The first book recommended is the Christian Bible. While the United States has a proud history of secular governance and a tradition of “separation of church and state,” the Christian Bible inarguably helped shape the thinking of most, if not all, of the founding fathers in the writing of our founding documents, the Declaration of Independence and the Constitution of the United States. With an average page length of 1200 pages depending on the version, the Christian Bible will require approximately 53 hours for the average reader. For those who primarily draw their biblical scholarship from church services and Sunday school, however, be forewarned: the Bible, especially the Old Testament, is full of graphic stories featuring prostitution, incest, dismemberment, women being raped to death, and good-old-fashioned murder. So while the Bible remains a great book to read aloud to the family, parents are encouraged to consider whether a specific passage is age-appropriate for their children.

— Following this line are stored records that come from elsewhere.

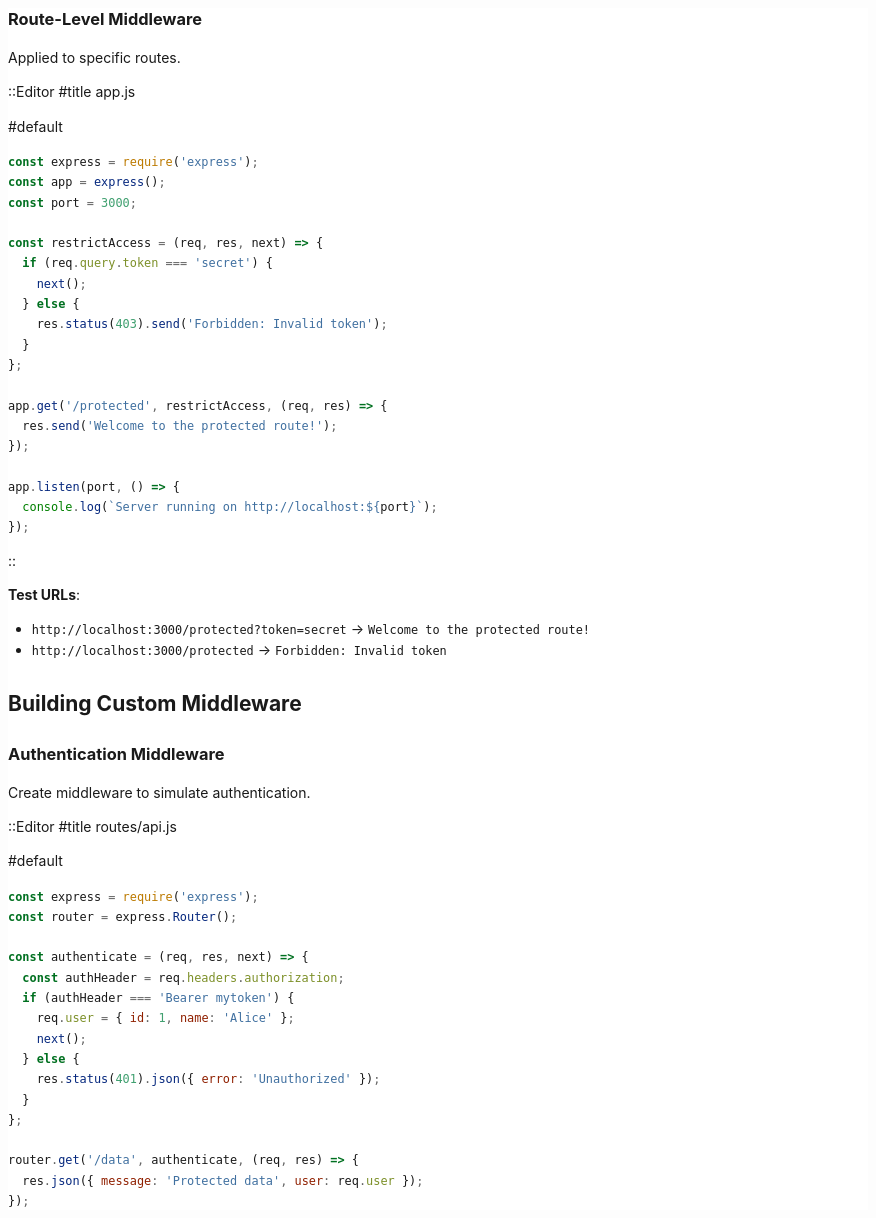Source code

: ### Route-Level Middleware
Applied to specific routes.

::Editor
#title
app.js

#default

```javascript
const express = require('express');
const app = express();
const port = 3000;

const restrictAccess = (req, res, next) => {
  if (req.query.token === 'secret') {
    next();
  } else {
    res.status(403).send('Forbidden: Invalid token');
  }
};

app.get('/protected', restrictAccess, (req, res) => {
  res.send('Welcome to the protected route!');
});

app.listen(port, () => {
  console.log(`Server running on http://localhost:${port}`);
});
```

::

**Test URLs**:
- `http://localhost:3000/protected?token=secret` → `Welcome to the protected route!`
- `http://localhost:3000/protected` → `Forbidden: Invalid token`

## Building Custom Middleware

### Authentication Middleware
Create middleware to simulate authentication.

::Editor
#title
routes/api.js

#default

```javascript
const express = require('express');
const router = express.Router();

const authenticate = (req, res, next) => {
  const authHeader = req.headers.authorization;
  if (authHeader === 'Bearer mytoken') {
    req.user = { id: 1, name: 'Alice' };
    next();
  } else {
    res.status(401).json({ error: 'Unauthorized' });
  }
};

router.get('/data', authenticate, (req, res) => {
  res.json({ message: 'Protected data', user: req.user });
});

```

The second book recommended is Thomas Sowell’s Basic Economics, 5th Edition. At 703 pages, Sowell’s book provides a brilliant introduction to economics and will require approximately 12 hours for the average reader. While free of overtly partisan ideology, Basic Economics provides a plain language defense of free-market principles that is free of complex charts or formulas. Far from being “dumbed down,” this book is highly useful in providing conversational references in support of individual freedom and against collectivist ideologies such as Democratic Socialism and Communism. While this book does not contain content inappropriate for children, parents may find its content too dry for young learners.
The third book recommended is Aleksandr I. Solzhenitsyn’s The Gulag Archipelago Volume 1. At 704 pages, The Gulag Archipelago will require approximately 14 hours for the average reader. The book details a harrowing collection of first and second-hand accounts of criminal justice and the soviet secret police in the USSR. This groundbreaking work, for which its author was awarded the 1970 Nobel Prize in Literature, brings to light the inevitable link between collectivism and blood-thirsty totalitarianism. Due to its overt descriptions of terror, murder, and torture, this book is not appropriate for children under the age of 16.

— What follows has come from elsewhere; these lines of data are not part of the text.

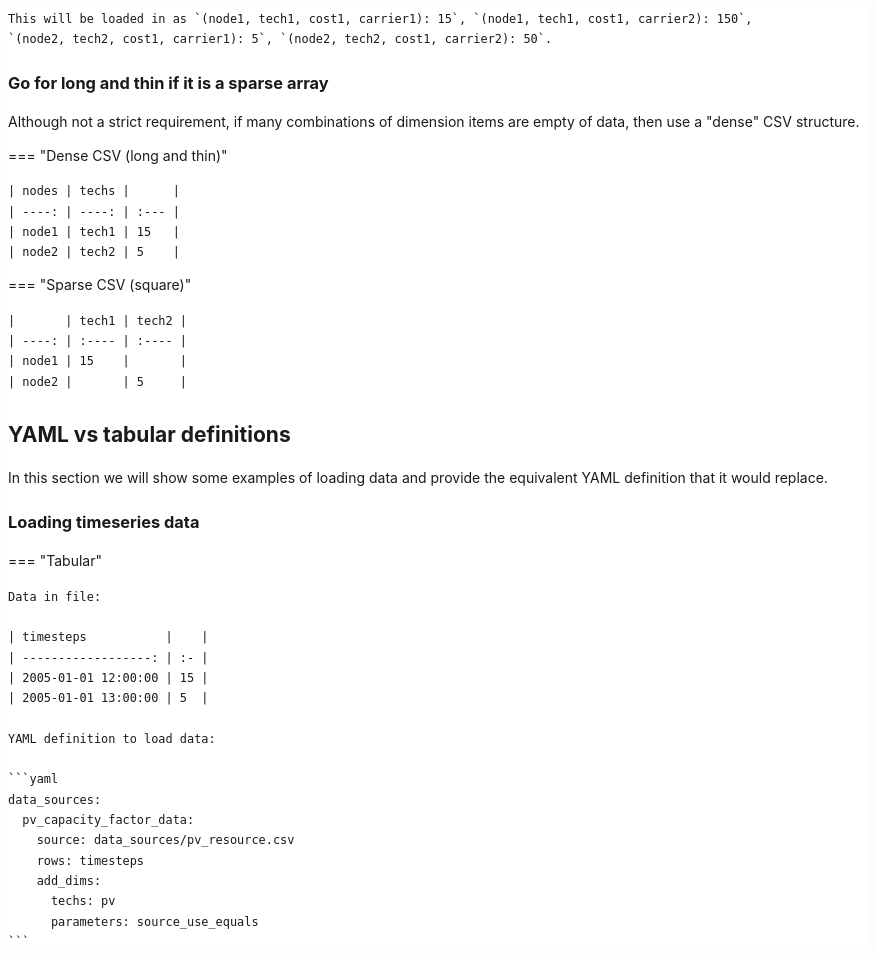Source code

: 
    This will be loaded in as `(node1, tech1, cost1, carrier1): 15`, `(node1, tech1, cost1, carrier2): 150`,
    `(node2, tech2, cost1, carrier1): 5`, `(node2, tech2, cost1, carrier2): 50`.

### Go for long and thin if it is a sparse array

Although not a strict requirement, if many combinations of dimension items are empty of data, then use a "dense" CSV structure.

=== "Dense CSV (long and thin)"

    | nodes | techs |      |
    | ----: | ----: | :--- |
    | node1 | tech1 | 15   |
    | node2 | tech2 | 5    |

=== "Sparse CSV (square)"

    |       | tech1 | tech2 |
    | ----: | :---- | :---- |
    | node1 | 15    |       |
    | node2 |       | 5     |

## YAML vs tabular definitions

In this section we will show some examples of loading data and provide the equivalent YAML definition that it would replace.

### Loading timeseries data

=== "Tabular"

    Data in file:

    | timesteps           |    |
    | ------------------: | :- |
    | 2005-01-01 12:00:00 | 15 |
    | 2005-01-01 13:00:00 | 5  |

    YAML definition to load data:

    ```yaml
    data_sources:
      pv_capacity_factor_data:
        source: data_sources/pv_resource.csv
        rows: timesteps
        add_dims:
          techs: pv
          parameters: source_use_equals
    ```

The fourth and final book recommended is Ayn Rand’s controversial Atlas Shrugged. While critics of the book often focus on Rand’s overt atheism and her strange attitudes toward sex, some of which spill over into the novel itself, her defense of capitalism and individualism remain among the foremost defenses in the world. As Paul Ryan stated in 2009, “Ayn Rand did the best job of anybody to build a moral case of capitalism, and that morality of capitalism is under assault.” At a massive 1168 pages, Atlas Shrugged will require on average 43 hours to read. Like the trains that feature heavily in the book’s setting, the book’s first act chugs slowly as it gets started but begins to build up narrative speed in its second and third acts. While the novel does contain overt sexual references, including some non-consensual sex acts, these descriptions are not pornographic. Atlas Shrugged is appropriate for mature high-school readers but the sex scenes should be skipped if reading aloud to elementary-aged children.

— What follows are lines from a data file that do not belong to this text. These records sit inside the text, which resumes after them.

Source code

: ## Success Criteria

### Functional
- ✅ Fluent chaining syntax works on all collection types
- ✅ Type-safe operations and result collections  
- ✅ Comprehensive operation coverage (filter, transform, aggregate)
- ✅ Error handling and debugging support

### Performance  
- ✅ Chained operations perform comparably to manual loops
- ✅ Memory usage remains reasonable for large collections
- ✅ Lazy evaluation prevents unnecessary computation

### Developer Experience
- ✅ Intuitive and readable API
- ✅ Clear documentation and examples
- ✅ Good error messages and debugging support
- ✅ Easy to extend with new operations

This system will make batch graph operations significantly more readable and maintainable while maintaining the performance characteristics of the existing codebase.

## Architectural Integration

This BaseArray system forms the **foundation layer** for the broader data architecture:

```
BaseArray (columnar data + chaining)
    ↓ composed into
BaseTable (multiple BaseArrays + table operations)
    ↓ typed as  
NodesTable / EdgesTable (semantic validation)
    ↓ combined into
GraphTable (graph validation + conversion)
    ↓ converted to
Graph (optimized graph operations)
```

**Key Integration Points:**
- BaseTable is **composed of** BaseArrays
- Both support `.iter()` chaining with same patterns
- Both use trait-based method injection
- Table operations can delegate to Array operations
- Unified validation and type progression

Taken together, these four books will provide 122 hours of education and entertainment. In this moment of crisis, citizens should see these quarantines, lockdowns, and shelter-in-place mandates as opportunities to sharpen their thinking and improve their arguments in support of faith, family, and freedom by reading one or all of these foundational books. Reading these books will help assure our communities emerge from this historic crisis not only healthier but wiser as well.